Segment Start: Available data
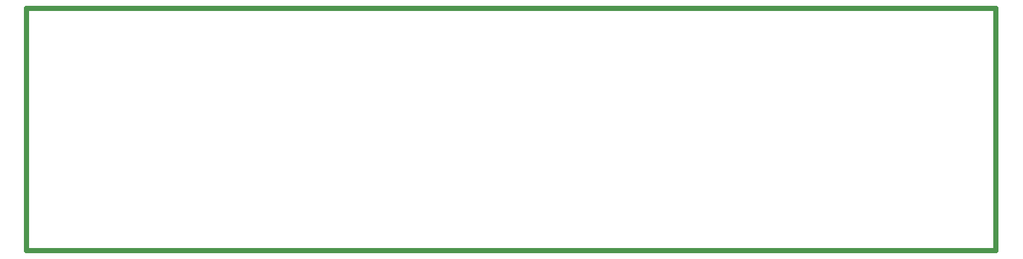
<source format=gbr>
G04 start of page 4 for group 6 idx 6 *
G04 Title: (unknown), outline *
G04 Creator: pcb 20140316 *
G04 CreationDate: Tue 28 Aug 2018 05:55:18 PM GMT UTC *
G04 For: thomasc *
G04 Format: Gerber/RS-274X *
G04 PCB-Dimensions (mil): 5000.00 1250.00 *
G04 PCB-Coordinate-Origin: lower left *
%MOIN*%
%FSLAX25Y25*%
%LNOUTLINE*%
%ADD38C,0.0250*%
G54D38*X0Y125000D02*Y0D01*
X500000D01*
Y125000D01*
X0D01*
M02*

</source>
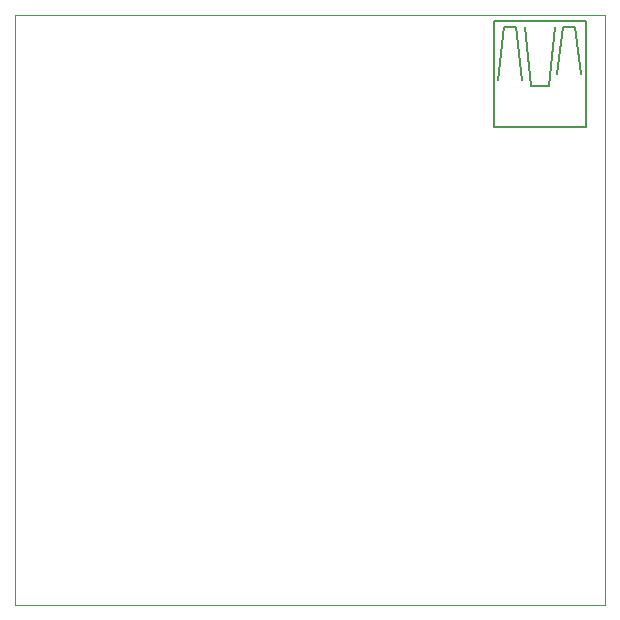
<source format=gbo>
G75*
%MOIN*%
%OFA0B0*%
%FSLAX25Y25*%
%IPPOS*%
%LPD*%
%AMOC8*
5,1,8,0,0,1.08239X$1,22.5*
%
%ADD10C,0.00000*%
%ADD11C,0.00500*%
D10*
X0001800Y0002800D02*
X0001800Y0199650D01*
X0198650Y0199650D01*
X0198650Y0002800D01*
X0001800Y0002800D01*
D11*
X0161446Y0162131D02*
X0161446Y0197564D01*
X0192154Y0197564D01*
X0192154Y0162131D01*
X0161446Y0162131D01*
X0173847Y0175910D02*
X0171879Y0195595D01*
X0168926Y0195595D02*
X0170894Y0177879D01*
X0173847Y0175910D02*
X0179753Y0175910D01*
X0181721Y0195595D01*
X0184674Y0195595D02*
X0182706Y0179847D01*
X0190580Y0179847D02*
X0188611Y0195595D01*
X0184674Y0195595D01*
X0168926Y0195595D02*
X0164989Y0195595D01*
X0163020Y0177879D01*
M02*

</source>
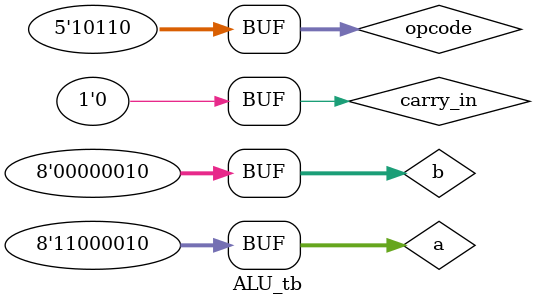
<source format=v>

module ALU
    // Parameters section
    #(parameter BUS_WIDTH = 8)
    // Ports section
    (input [BUS_WIDTH-1:0] a,
     input [BUS_WIDTH-1:0] b,
     input carry_in,
     input [4:0] opcode,
     output reg [BUS_WIDTH-1:0] y,
     output reg carry_out,
     output reg borrow,
     output zero,
     output parity,
     output reg invalid_op
    );
  
    // Define a list of opcodes
    //Arithmetic Operations
    localparam OP_ADD       = 1; // A + B
    localparam OP_ADD_CARRY = 2; // A + B + Carry
    localparam OP_2s_COMP=3; 	 // 2's complement of A
    localparam OP_SUB = 4;       // Subtract B from A
    localparam OP_INC = 5;       // Increment A
    localparam OP_DEC = 6;       // Decrement A
    localparam OP_MUL = 7;	 // Multiply A and B 
    localparam OP_DIV = 8;	 // Divide A by B
    localparam OP_MOD = 9;	 // A%B
    //Logical Operations
    localparam OP_AND = 10;       // Bitwise AND
    localparam OP_OR = 11;	 // Bitwise OR
    localparam OP_XOR = 12;	 // Bitwise XOR
    localparam OP_NOT = 13;      // Bitwise NOT (or) 1's complement
    localparam OP_ROL = 14;      // Rotate Left
    localparam OP_ROR = 15;      // Rotate Right  
    localparam OP_ASR = 16;	 // Arithmetic Shift Right by one bit
    localparam OP_ASL = 17;	 // Arithmetic Shift Left by one bit
    localparam OP_LSR = 18;	 // Logical Shift Right by one bit
    localparam OP_LSL = 19;	 // Logical Shift Left by one bit
    localparam OP_EQ = 20;	 // Checks if A==B 
    localparam OP_GR = 21;	 // Checks if A>B 
    localparam OP_LS = 22;	 // Checks if A<B 

//`localparam` is used to define constants that are local to a module and cannot be overridden.
//`localparam` is similar to `parameter`, but with module scope.
  
    always @(*) begin
        y = 0; carry_out = 0; borrow = 0; invalid_op = 0;
        case (opcode)
        OP_ADD        :  begin y = a + b; end
        OP_ADD_CARRY  :  begin {carry_out, y} = a + b + carry_in; end
        OP_2s_COMP	  :  begin y = ~a + 1'b1; end
        OP_SUB        :  begin {borrow, y} = a - b; end
        OP_INC        :  begin {carry_out, y} = a + 1'b1; end
        OP_DEC        :  begin {borrow, y} = a - 1'b1; end
	OP_MUL	      :  begin y = a*b; end
	OP_DIV	      :  begin y = a/b; end
	OP_MOD	      :  begin y = a%b; end
        OP_AND        :  begin y = a & b; end
	OP_OR	      :  begin y = a | b; end 
	OP_XOR	      :  begin y = a ^ b; end
        OP_NOT        :  begin y = ~a; end
        OP_ROL        :  begin y = {a[BUS_WIDTH-2:0], a[BUS_WIDTH-1]}; end
        OP_ROR        :  begin y = {a[0], a[BUS_WIDTH-1:1]}; end
	OP_ASR	      :  begin y = a >>> 1; end
	OP_ASL	      :  begin y = a <<< 1; end
	OP_LSR	      :  begin y = a >> 1; end
	OP_LSL	      :  begin y = a << 1; end
	OP_EQ	      :  begin y = (a==b); end
	OP_GR	      :  begin y = (a>b); end
	OP_LS	      :  begin y = (a<b); end
        default	      : begin invalid_op = 1; y = 0; carry_out = 0; borrow = 0;  end
        endcase
    end
  
    assign parity = ^y;
    assign zero = (y == 0);
endmodule




`timescale 1us/1ns

module ALU_tb();
	
    // Testbench variables
    parameter BUS_WIDTH = 8; // paramter value cannot be changed during runtime. They can be changed during module instantiation
    reg  [4:0] opcode;
    reg [BUS_WIDTH-1:0] a, b;
    reg carry_in;
    wire [BUS_WIDTH-1:0] y;
    wire carry_out;
    wire borrow;
    wire zero;
    wire parity;
    wire invalid_op;

    // Instantiate the DUT 
    ALU
    // Parameters section
    #(.BUS_WIDTH(BUS_WIDTH))
    ALU0
   (.a(a),
   .b(b),
   .carry_in(carry_in),
   .opcode(opcode),
   .y(y),
   .carry_out(carry_out),
   .borrow(borrow),
   .zero(zero),
   .parity,
   .invalid_op(invalid_op)
    );
  
    // Create stimulus
    initial begin
        $monitor($time, " opcode = %d, a = %d, b = %d, y = %d, carry_out=%b, borrow=%b, zero=%b, parity=%b, invalid_op=%b", 
	                  opcode, a, b, y, carry_out, borrow, zero, parity, invalid_op);
	// Test default from case
	#1; $display("Testing Invalid Opcode");
		opcode = 0; 
        // Test OP_ADD
        #1  $display("a+b");
		opcode = 1; a = 9; b = 33; carry_in = 0; 
        // Test OP_ADD_CARRY
        #1  $display("a+b+carry_in");
		opcode = 2; a = 9; b = 33; carry_in = 1;     
	// Test OP_2s_COMP
        #1  $display("2's complement of a");
		opcode = 3; a = 8'b1001_0110;
        // Test OP_SUB
        #1  $display("a-b");
		opcode = 4; a = 65; b = 64; carry_in = 0; 
        #1 	opcode = 4; a = 65; b = 66; carry_in = 0; 
        // Test OP_INC
        #1  $display("a+1");
		opcode = 5; a = 233; b = 69; carry_in = 1; 
        // Test OP_DEC
        #1  $display("a-1");
		opcode = 6; a = 0; b = 3; carry_in = 0; 
	// Test OP_MUL
        #1  $display("a*b");
		opcode = 7; a = 9; b = 3; carry_in = 0;
	// Test OP_DIV
        #1  $display("a/b");
		opcode = 8; a = 9; b = 3; carry_in = 0;
	// Test OP_MOD
        #1  $display("Remainder of a/b");
		opcode = 9; a = 9; b = 2; carry_in = 0;
        // Test OP_AND
        #1  $display("a&b");
		opcode = 10; a = 8'b0000_0010; b = 8'b0000_0011; 
	// Test OP_OR
        #1  $display("a|b");
		opcode = 11; a = 8'b0000_0010; b = 8'b0000_0011;
	// Test OP_XOR
        #1  $display("a^b");
		opcode = 12; a = 8'b0000_0010; b = 8'b0000_0011;
        // Test OP_NOT
        #1  $display("~a");
		opcode = 13; a = 8'b1111_1111;  
	// Test OP_ROL
        #1  $display("Rotate Left a");
		opcode = 14; a = 8'b0000_0001; 
       // Test OP_ROR
        #1  $display("Rotate Right a");
		opcode = 15; a = 8'b1000_0000;
	// Test OP_ASR
        #1  $display("Arithmetic Shift Right a");
		opcode = 16; a = 8'b1000_0010;
	// Test OP_ASL
        #1  $display("Arithmetic Shift Left a");
		opcode = 17; a = 8'b1100_0010;
	// Test OP_LSR
        #1  $display("Logical Shift Right a");
		opcode = 18; a = 8'b1000_0010;
	// Test OP_LSL
        #1  $display("Logical Shift Left a");
		opcode = 19; a = 8'b1100_0010;
	// Test OP_EQ
        #1  $display("a==b");
		opcode = 20; a = 8'b1100_0010; b = 8'b0000_0010;
	// Test OP_GR
        #1  $display("a>b");
		opcode = 21; a = 8'b1100_0010; b = 8'b0000_0010;
	// Test OP_LS
        #1  $display("a<b");
		opcode = 22; a = 8'b1100_0010; b = 8'b0000_0010;
	end
endmodule 

</source>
Segment End: Available data
▶ Your goal:
Check every line above for the string "Bitwise" and copy those that have it.

▶ Solution to this exercise:
    localparam OP_AND = 10;       // Bitwise AND
    localparam OP_OR = 11;	 // Bitwise OR
    localparam OP_XOR = 12;	 // Bitwise XOR
    localparam OP_NOT = 13;      // Bitwise NOT (or) 1's complement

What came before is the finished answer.